Shouldering his beer, the guy followed me outside and offered to help load the scale in the car. A farmer, I guessed, brawny enough that, if agriculture hadn’t grown so mechanized, he’d have been quite a hunk. “Keep the faith, ma’am,” he said, closing the trunk; he must have glimpsed Edison’s mounded outline in the passenger seat. “But don’t you forget—the right to lie to yourself is what makes this a free country!”
“Doesn’t anyone in this place ever
shut up
?” Edison groused when he was gone. “Everywhere we go, in five seconds a new yokel is your best friend. Jesus, at least in New York total strangers don’t yak your head off.”
At some point I might defend Iowans’ conviviality as making the most mundane transactions rich, personal, and satisfying, but now was not the time.
I
called home later that afternoon and got Cody. “I don’t care what Dad and Tanner say,” she said quietly. “I think what you’re doing is wonderful.”
I put Edison on, and for once Cody did most of the talking. When he got off, he was abashed and at a loss for words. I asked what she’d said. “Teenage girls should never be given access to the fucking Internet,” he grumbled. “She’s been doing searches. On obesity. So it was all this ‘I love you, Uncle Edison’ stuff and ‘Mom is giving you this big chance and if you don’t take it you’re gonna die.’ I’d heard about all the badgering kids do when their parents smoke. Same thing. It’s unbearable. It’s fucking blackmail.”
At six p.m. we went to see a film, and I don’t remember what we saw. All I can remember is the thick fug of artificially buttered popcorn.

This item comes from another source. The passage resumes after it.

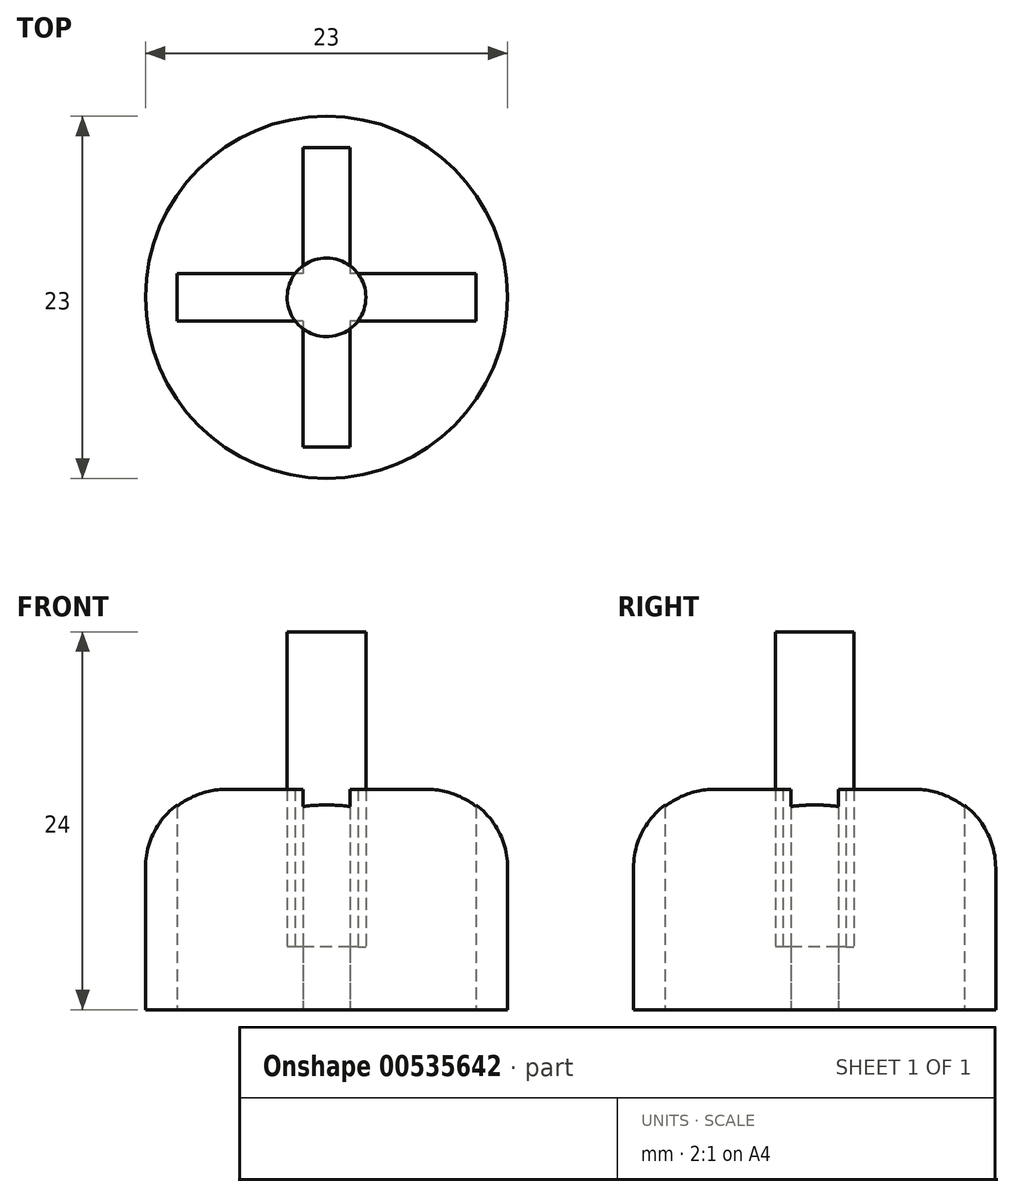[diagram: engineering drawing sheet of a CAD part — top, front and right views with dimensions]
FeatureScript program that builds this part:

When following the BPSP program (which we had started calling “Blip-Sup”), smell is so intense that I worried whether we could ingest some fraction of the 1,500 calories in a large bucket through our noses. Torn on whether inhaling the theater’s salty infusion was a joy or a torture, I would soon conclude that, if you ever had a choice between the two, you picked joy.
That night the TV—a little 24-inch LED, though Edison had rooted for a monster 65-inch plasma—still hadn’t been delivered. At least the twin recliners had arrived, so we didn’t have to pick up my brother’s story where we’d left off while sprawled on the floor.
During that second day, when I wasn’t concocting recipes in my head—adding cranberries to cornbread, or doctoring ground lamb patties with fennel and paprika—I’d been reflecting on what little Edison had told me so far. Professionally, he’d struggled more than he’d ever let on. I’d been self-indulgent. I wanted to revere my brother, and in the service of that reverence had for years taken his braggadocio at face value.